● Dataset excerpts:
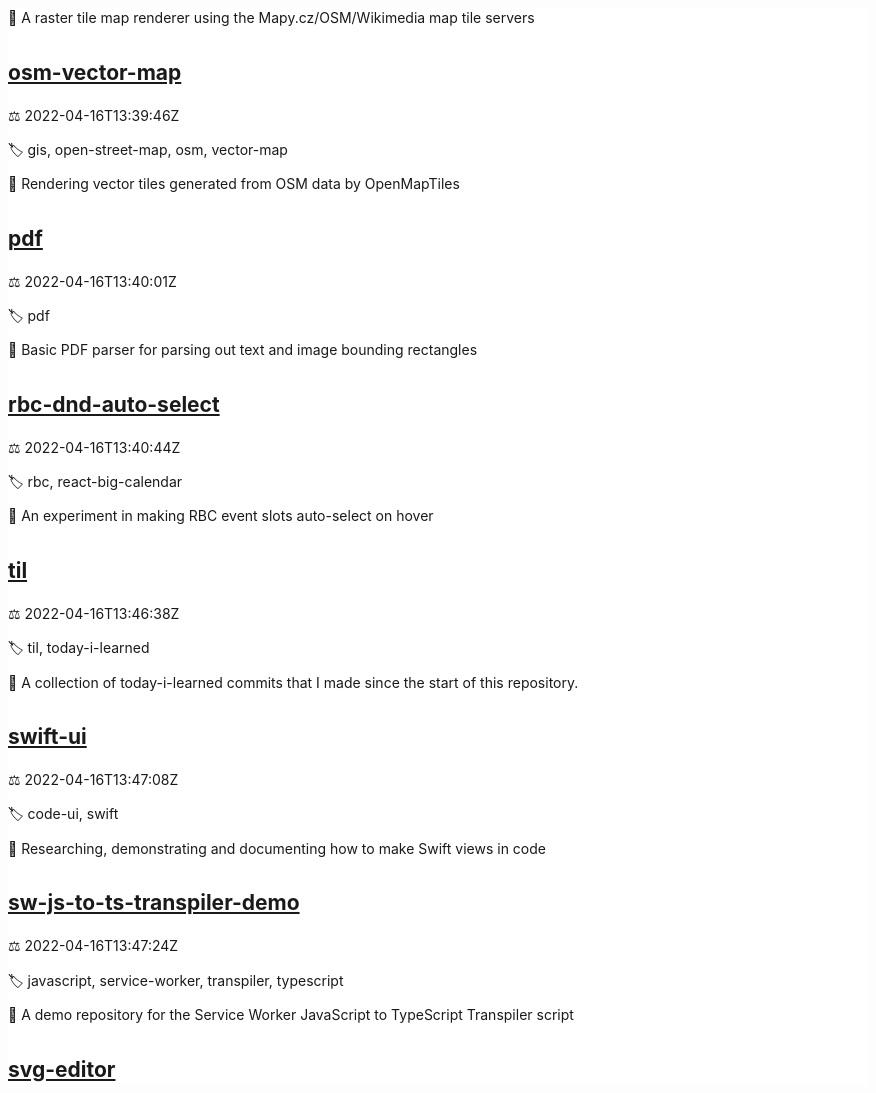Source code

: 📒 A raster tile map renderer using the Mapy.cz/OSM/Wikimedia map tile servers

## [osm-vector-map](https://github.com/TomasHubelbauer/osm-vector-map)

⚖️ 2022-04-16T13:39:46Z

🏷 gis, open-street-map, osm, vector-map

📒 Rendering vector tiles generated from OSM data by OpenMapTiles

## [pdf](https://github.com/TomasHubelbauer/pdf)

⚖️ 2022-04-16T13:40:01Z

🏷 pdf

📒 Basic PDF parser for parsing out text and image bounding rectangles

## [rbc-dnd-auto-select](https://github.com/TomasHubelbauer/rbc-dnd-auto-select)

⚖️ 2022-04-16T13:40:44Z

🏷 rbc, react-big-calendar

📒 An experiment in making RBC event slots auto-select on hover

## [til](https://github.com/TomasHubelbauer/til)

⚖️ 2022-04-16T13:46:38Z

🏷 til, today-i-learned

📒 A collection of today-i-learned commits that I made since the start of this repository.

## [swift-ui](https://github.com/TomasHubelbauer/swift-ui)

⚖️ 2022-04-16T13:47:08Z

🏷 code-ui, swift

📒 Researching, demonstrating and documenting how to make Swift views in code

## [sw-js-to-ts-transpiler-demo](https://github.com/TomasHubelbauer/sw-js-to-ts-transpiler-demo)

⚖️ 2022-04-16T13:47:24Z

🏷 javascript, service-worker, transpiler, typescript

📒 A demo repository for the Service Worker JavaScript to TypeScript Transpiler script

## [svg-editor](https://github.com/TomasHubelbauer/svg-editor)

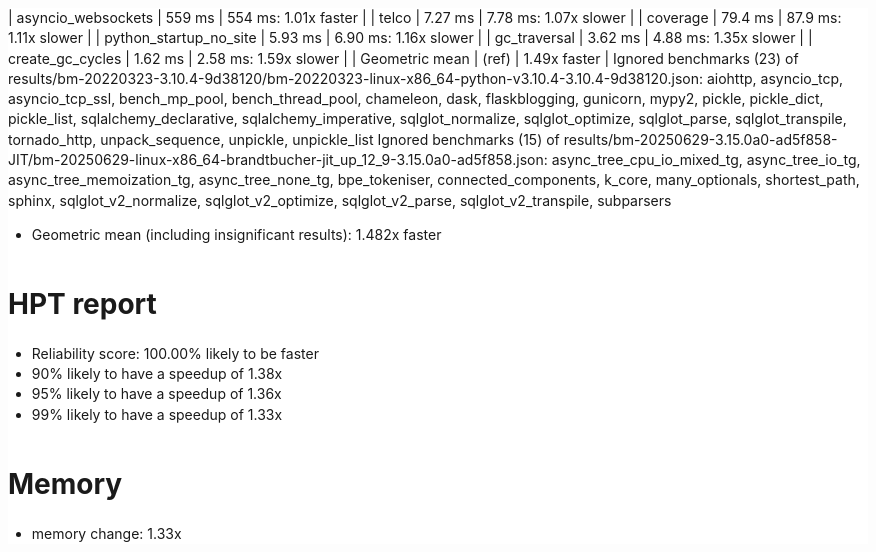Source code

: | asyncio_websockets       | 559 ms                                                 | 554 ms: 1.01x faster                                               |
| telco                    | 7.27 ms                                                | 7.78 ms: 1.07x slower                                              |
| coverage                 | 79.4 ms                                                | 87.9 ms: 1.11x slower                                              |
| python_startup_no_site   | 5.93 ms                                                | 6.90 ms: 1.16x slower                                              |
| gc_traversal             | 3.62 ms                                                | 4.88 ms: 1.35x slower                                              |
| create_gc_cycles         | 1.62 ms                                                | 2.58 ms: 1.59x slower                                              |
| Geometric mean           | (ref)                                                  | 1.49x faster                                                       |
Ignored benchmarks (23) of results/bm-20220323-3.10.4-9d38120/bm-20220323-linux-x86_64-python-v3.10.4-3.10.4-9d38120.json: aiohttp, asyncio_tcp, asyncio_tcp_ssl, bench_mp_pool, bench_thread_pool, chameleon, dask, flaskblogging, gunicorn, mypy2, pickle, pickle_dict, pickle_list, sqlalchemy_declarative, sqlalchemy_imperative, sqlglot_normalize, sqlglot_optimize, sqlglot_parse, sqlglot_transpile, tornado_http, unpack_sequence, unpickle, unpickle_list
Ignored benchmarks (15) of results/bm-20250629-3.15.0a0-ad5f858-JIT/bm-20250629-linux-x86_64-brandtbucher-jit_up_12_9-3.15.0a0-ad5f858.json: async_tree_cpu_io_mixed_tg, async_tree_io_tg, async_tree_memoization_tg, async_tree_none_tg, bpe_tokeniser, connected_components, k_core, many_optionals, shortest_path, sphinx, sqlglot_v2_normalize, sqlglot_v2_optimize, sqlglot_v2_parse, sqlglot_v2_transpile, subparsers

- Geometric mean (including insignificant results): 1.482x faster

# HPT report

- Reliability score: 100.00% likely to be faster
- 90% likely to have a speedup of 1.38x
- 95% likely to have a speedup of 1.36x
- 99% likely to have a speedup of 1.33x

# Memory
- memory change: 1.33x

● Instructions for the task: Select each line of the records above that contains the string "speedup". Case counts.

● Exercise result:
- 90% likely to have a speedup of 1.38x
- 95% likely to have a speedup of 1.36x
- 99% likely to have a speedup of 1.33x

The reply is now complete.